Bilgisayarımın açık ekranı, benim masaya yaslı kolum ve onun üstüne koyduğum kafam ile boş boş bakıyordum etrafa. Bok gibi hissediyordum. Büyük bir boşluktaydım sanki. Hani Bu kelimelerle anlatılacak bir durum değildi. Oyunun başlaması ile tekrardan, biraz göz gezdirdim ekranda. Sonra alt f4 tuşlarına basarak kapattım sekmeleri. Oyunu. Çıktım hepsinden. Bilgisayarımı kapatıp karanlık odada tek ışık kaynağı olan yere, camın önüne gittim. Siyah perdelerimi çekip yatağıma yöneldim.

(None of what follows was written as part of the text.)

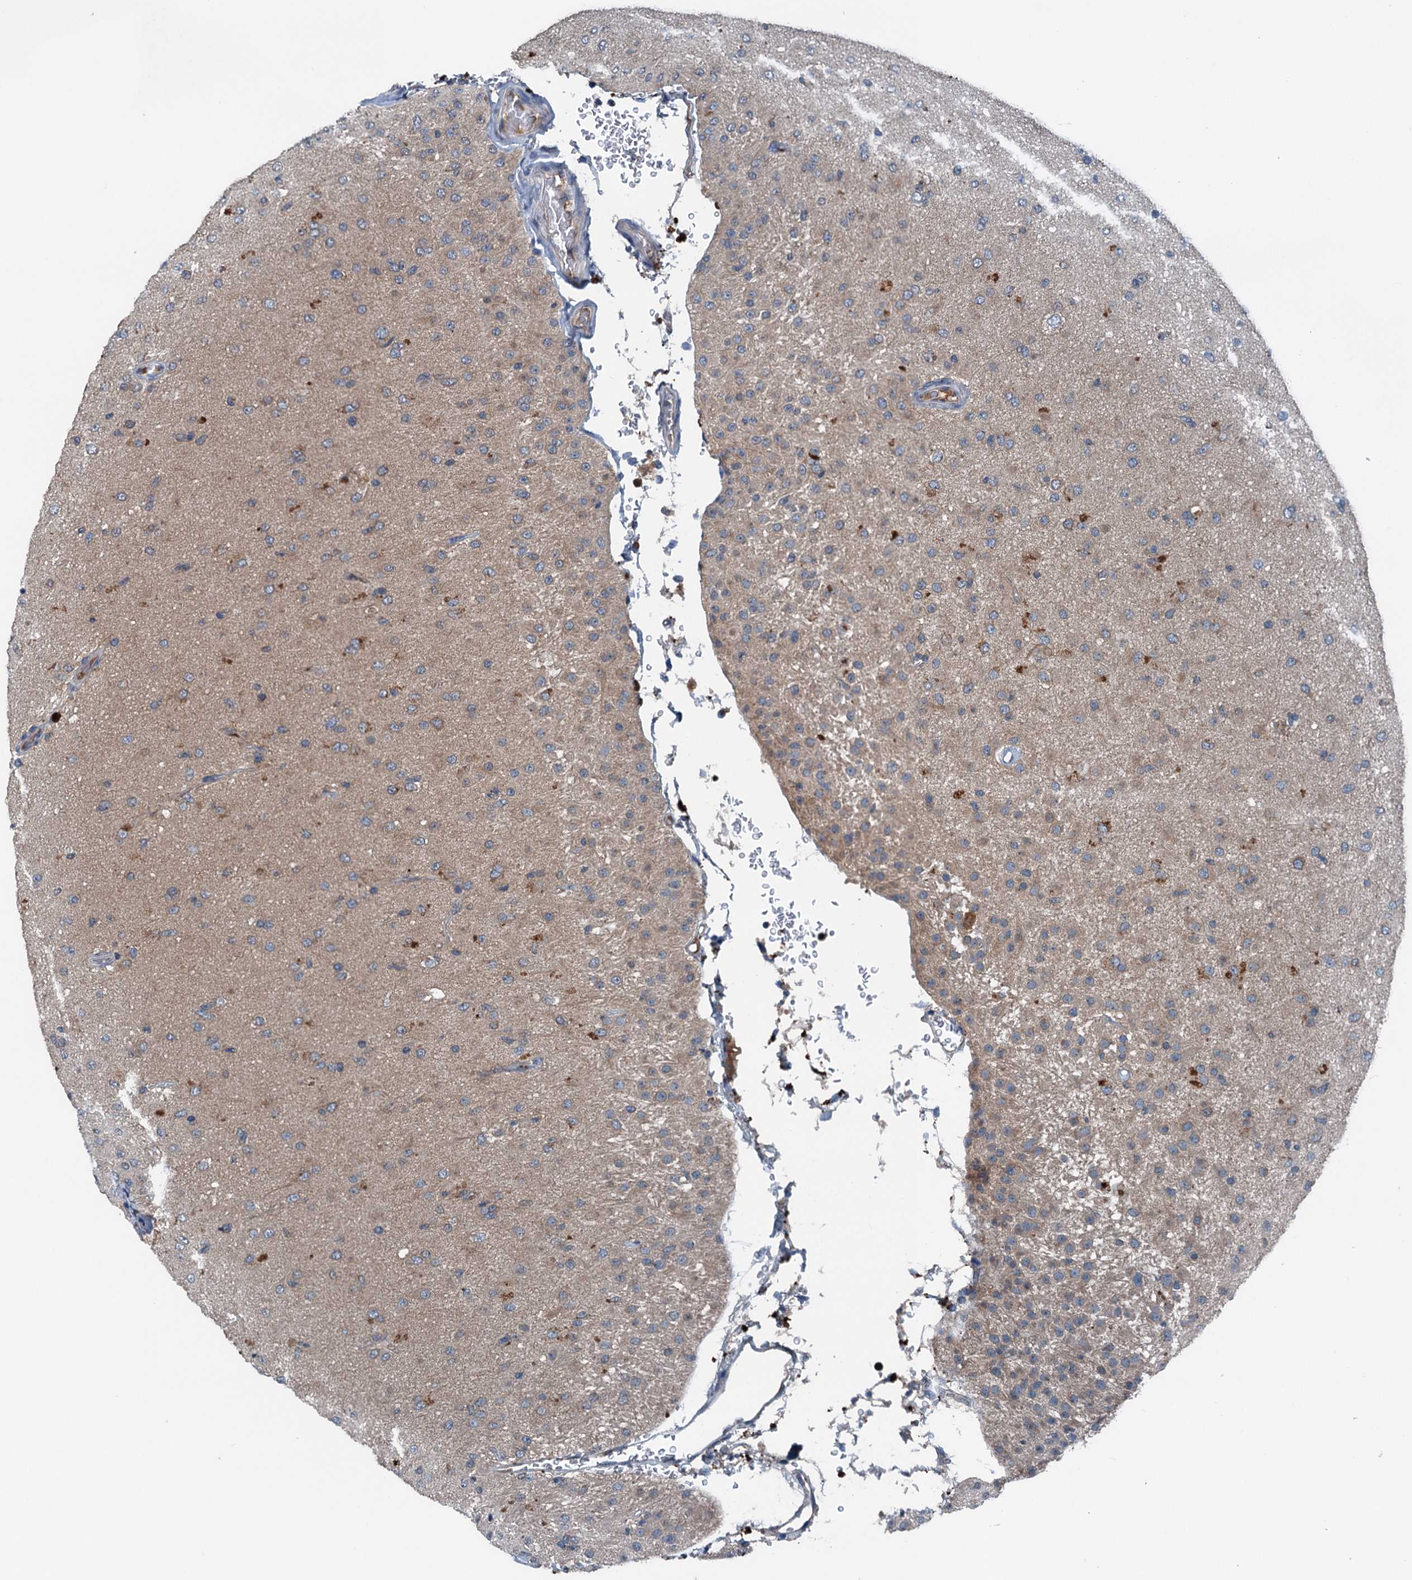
{"staining": {"intensity": "weak", "quantity": "25%-75%", "location": "cytoplasmic/membranous"}, "tissue": "glioma", "cell_type": "Tumor cells", "image_type": "cancer", "snomed": [{"axis": "morphology", "description": "Glioma, malignant, Low grade"}, {"axis": "topography", "description": "Brain"}], "caption": "Weak cytoplasmic/membranous expression is seen in about 25%-75% of tumor cells in malignant glioma (low-grade).", "gene": "PDSS1", "patient": {"sex": "male", "age": 65}}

Soğuk yatağımın içine girip telefonumla oynamaya başladım. İnstagram keşfetim saçma şeyler ile doluydu. Keşfetimi düzeltmeye çalışırken odama biri geldi. Kapı tıktıklandı.

"Gel." kimdi bilmiyorum ama- Ah teyzem gelmiş. Elinde ki tepsiyle gülümseyerek bana yaklaştı. Gece lambamı açmış tepsiyi masamın üstüne bırakmıştı.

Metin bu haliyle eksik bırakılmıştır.